# Activity
Pull each line containing "Scores" out of the data and copy it.

# Extracted information
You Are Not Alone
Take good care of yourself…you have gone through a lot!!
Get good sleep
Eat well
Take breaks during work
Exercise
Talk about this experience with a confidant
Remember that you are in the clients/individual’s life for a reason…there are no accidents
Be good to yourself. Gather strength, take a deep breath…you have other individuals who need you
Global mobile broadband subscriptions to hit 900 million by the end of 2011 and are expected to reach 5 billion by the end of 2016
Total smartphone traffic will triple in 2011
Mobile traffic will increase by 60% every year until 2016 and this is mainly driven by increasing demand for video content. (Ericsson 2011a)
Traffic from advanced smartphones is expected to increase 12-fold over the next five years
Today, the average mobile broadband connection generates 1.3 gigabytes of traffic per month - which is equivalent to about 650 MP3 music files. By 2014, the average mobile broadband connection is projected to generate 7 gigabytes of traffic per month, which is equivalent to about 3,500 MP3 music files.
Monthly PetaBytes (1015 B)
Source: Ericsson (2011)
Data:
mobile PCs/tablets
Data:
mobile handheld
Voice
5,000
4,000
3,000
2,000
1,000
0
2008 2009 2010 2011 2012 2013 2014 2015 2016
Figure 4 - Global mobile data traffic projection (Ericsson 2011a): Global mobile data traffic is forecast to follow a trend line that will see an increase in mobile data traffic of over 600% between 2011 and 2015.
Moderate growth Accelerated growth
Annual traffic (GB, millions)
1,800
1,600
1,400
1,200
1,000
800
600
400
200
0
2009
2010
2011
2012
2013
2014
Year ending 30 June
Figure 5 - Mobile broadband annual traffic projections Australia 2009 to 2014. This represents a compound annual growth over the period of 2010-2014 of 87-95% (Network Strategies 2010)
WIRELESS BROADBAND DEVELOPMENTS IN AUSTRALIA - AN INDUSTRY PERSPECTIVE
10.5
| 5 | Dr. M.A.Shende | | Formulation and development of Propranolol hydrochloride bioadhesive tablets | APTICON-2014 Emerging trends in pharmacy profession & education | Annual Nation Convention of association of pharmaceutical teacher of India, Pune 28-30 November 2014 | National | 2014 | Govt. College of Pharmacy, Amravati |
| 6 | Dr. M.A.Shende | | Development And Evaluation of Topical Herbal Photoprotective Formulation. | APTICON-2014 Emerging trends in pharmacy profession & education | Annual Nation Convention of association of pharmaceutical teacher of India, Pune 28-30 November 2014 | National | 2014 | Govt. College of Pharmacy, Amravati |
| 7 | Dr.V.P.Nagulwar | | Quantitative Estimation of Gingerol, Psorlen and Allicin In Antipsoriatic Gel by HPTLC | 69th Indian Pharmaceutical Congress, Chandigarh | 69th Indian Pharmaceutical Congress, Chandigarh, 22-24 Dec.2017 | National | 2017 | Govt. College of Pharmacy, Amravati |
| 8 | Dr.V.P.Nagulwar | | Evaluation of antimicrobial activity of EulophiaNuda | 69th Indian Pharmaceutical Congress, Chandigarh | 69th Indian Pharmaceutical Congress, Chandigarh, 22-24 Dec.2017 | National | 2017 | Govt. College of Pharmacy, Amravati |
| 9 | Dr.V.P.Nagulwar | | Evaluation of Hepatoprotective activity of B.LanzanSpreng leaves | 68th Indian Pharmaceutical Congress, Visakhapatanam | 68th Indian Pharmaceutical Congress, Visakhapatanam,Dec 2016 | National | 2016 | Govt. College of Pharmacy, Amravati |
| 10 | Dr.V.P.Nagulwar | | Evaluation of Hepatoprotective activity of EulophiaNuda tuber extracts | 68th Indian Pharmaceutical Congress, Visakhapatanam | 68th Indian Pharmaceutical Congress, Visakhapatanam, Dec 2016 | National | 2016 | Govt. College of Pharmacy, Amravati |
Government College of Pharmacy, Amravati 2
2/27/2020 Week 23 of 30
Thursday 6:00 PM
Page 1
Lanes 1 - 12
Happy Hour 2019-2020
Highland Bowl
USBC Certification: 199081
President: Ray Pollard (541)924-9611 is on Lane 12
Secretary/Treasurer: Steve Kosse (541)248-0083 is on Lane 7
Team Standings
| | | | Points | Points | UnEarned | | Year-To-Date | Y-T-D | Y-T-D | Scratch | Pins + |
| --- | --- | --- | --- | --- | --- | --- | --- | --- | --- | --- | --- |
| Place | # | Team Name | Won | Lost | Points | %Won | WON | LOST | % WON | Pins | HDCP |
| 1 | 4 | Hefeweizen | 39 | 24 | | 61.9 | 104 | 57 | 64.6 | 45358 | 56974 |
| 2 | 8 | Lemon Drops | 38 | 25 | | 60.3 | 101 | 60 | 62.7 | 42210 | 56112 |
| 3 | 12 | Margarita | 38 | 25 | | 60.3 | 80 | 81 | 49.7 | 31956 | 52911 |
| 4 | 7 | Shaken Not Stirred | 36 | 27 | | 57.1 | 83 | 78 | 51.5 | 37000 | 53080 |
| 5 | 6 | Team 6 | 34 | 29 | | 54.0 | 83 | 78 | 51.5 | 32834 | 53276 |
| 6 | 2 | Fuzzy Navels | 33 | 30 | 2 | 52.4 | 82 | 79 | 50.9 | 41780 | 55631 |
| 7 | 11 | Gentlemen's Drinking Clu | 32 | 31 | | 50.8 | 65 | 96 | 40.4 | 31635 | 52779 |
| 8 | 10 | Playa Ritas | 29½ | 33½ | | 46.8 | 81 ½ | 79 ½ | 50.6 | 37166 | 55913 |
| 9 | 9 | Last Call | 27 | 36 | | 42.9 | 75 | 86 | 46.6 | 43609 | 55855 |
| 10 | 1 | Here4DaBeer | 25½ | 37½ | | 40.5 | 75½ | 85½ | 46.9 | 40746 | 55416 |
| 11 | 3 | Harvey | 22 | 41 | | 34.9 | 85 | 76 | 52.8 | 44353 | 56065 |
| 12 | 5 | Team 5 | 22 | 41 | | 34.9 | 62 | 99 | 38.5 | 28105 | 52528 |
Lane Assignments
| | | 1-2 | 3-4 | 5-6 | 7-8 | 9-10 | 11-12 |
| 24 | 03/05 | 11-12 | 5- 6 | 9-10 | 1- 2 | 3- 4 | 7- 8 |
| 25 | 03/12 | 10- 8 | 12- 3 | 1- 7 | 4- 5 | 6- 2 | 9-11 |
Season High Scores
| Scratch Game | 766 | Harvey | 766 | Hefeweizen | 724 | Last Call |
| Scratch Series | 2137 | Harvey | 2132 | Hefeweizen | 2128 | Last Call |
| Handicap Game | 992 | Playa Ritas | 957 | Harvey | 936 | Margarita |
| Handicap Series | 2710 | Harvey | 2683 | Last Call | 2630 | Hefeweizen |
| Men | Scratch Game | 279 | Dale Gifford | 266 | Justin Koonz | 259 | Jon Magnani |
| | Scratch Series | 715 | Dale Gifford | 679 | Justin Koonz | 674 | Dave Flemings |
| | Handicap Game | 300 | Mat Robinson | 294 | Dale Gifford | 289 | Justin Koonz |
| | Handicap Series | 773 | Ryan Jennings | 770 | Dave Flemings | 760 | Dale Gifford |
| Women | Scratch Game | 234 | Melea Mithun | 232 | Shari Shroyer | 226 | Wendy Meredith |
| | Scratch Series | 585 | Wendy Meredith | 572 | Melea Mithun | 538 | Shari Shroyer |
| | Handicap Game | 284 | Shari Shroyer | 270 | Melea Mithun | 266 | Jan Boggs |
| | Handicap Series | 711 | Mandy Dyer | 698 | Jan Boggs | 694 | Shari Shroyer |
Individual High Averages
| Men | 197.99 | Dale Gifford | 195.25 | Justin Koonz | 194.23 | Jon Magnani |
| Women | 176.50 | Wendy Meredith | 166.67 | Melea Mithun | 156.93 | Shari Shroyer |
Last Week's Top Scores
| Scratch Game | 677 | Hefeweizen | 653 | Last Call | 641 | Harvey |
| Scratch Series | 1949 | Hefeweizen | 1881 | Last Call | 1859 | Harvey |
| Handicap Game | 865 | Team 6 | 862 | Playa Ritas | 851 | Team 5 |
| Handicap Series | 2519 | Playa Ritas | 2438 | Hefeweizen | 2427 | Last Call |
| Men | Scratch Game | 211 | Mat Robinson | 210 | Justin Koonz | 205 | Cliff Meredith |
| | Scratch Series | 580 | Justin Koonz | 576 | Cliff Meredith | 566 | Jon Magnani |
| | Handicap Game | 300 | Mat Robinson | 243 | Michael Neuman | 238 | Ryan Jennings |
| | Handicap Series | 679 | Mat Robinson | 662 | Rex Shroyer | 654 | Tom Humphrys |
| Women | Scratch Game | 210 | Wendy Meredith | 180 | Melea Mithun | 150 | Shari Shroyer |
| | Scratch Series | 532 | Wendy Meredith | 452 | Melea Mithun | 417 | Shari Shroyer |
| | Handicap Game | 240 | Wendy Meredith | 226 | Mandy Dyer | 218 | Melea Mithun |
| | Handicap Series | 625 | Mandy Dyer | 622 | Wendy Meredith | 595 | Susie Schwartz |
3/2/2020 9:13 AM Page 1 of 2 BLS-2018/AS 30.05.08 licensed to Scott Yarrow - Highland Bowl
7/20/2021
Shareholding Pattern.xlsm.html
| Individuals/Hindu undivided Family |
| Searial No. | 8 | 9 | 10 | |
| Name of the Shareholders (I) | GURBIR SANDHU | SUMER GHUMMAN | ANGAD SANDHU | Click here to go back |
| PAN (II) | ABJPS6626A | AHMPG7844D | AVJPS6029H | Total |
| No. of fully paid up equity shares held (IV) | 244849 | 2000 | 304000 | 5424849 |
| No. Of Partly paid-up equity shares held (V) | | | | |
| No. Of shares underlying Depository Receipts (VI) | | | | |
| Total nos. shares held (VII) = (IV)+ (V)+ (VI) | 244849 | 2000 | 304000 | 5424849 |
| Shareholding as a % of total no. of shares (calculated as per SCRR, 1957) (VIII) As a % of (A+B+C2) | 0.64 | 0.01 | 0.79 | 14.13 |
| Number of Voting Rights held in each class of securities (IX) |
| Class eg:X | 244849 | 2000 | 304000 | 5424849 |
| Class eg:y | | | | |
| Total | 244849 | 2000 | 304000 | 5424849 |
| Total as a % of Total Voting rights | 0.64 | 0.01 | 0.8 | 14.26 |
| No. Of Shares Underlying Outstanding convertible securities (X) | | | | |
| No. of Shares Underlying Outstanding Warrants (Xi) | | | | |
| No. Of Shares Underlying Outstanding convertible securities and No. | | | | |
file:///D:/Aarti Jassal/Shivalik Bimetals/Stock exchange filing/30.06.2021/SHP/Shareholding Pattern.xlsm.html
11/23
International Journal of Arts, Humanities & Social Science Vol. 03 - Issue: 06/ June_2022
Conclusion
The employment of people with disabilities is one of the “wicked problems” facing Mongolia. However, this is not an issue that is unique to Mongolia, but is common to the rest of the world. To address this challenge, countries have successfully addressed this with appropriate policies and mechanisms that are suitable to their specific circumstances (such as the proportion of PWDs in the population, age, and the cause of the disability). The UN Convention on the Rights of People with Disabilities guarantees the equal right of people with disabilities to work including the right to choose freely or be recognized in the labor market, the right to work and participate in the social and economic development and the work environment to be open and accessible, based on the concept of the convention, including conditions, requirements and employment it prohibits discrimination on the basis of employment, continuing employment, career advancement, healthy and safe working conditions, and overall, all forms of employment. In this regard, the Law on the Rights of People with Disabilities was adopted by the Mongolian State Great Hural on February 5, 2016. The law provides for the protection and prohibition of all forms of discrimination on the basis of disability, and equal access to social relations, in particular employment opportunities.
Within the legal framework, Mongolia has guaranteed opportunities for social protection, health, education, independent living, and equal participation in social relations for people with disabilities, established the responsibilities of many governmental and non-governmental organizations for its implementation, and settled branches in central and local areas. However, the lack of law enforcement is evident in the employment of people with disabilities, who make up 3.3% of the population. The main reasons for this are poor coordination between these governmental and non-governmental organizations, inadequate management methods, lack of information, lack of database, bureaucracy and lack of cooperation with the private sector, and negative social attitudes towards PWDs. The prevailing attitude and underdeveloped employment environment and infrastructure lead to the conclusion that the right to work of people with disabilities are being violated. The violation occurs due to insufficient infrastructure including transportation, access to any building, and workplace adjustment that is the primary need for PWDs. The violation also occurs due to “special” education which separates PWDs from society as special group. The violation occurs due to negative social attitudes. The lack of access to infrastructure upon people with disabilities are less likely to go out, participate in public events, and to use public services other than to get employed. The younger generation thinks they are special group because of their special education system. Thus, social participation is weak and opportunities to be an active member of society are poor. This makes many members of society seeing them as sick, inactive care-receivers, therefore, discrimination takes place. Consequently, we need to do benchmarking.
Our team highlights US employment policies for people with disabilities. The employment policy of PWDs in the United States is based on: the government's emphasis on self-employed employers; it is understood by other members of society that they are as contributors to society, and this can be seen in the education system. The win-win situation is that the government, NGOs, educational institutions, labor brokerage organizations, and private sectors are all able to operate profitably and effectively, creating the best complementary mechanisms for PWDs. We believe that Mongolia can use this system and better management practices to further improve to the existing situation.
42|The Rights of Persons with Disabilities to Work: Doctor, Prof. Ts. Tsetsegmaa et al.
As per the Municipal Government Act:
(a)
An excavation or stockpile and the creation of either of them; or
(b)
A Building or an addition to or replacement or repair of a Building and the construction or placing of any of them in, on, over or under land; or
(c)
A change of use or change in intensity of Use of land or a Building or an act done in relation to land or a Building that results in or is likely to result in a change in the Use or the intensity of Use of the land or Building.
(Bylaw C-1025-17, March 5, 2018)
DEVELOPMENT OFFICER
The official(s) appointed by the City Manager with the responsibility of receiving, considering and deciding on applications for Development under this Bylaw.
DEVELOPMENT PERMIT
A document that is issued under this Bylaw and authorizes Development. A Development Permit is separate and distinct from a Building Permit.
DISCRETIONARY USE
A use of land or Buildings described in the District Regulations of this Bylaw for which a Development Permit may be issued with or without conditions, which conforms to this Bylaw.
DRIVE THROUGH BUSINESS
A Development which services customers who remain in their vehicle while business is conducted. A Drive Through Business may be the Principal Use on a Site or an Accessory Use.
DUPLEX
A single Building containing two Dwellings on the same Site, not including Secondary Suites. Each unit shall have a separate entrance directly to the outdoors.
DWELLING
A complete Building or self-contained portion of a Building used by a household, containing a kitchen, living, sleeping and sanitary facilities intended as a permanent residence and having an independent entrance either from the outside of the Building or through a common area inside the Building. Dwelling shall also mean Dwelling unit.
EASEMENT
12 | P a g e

# Written answer
Season High Scores
Last Week's Top Scores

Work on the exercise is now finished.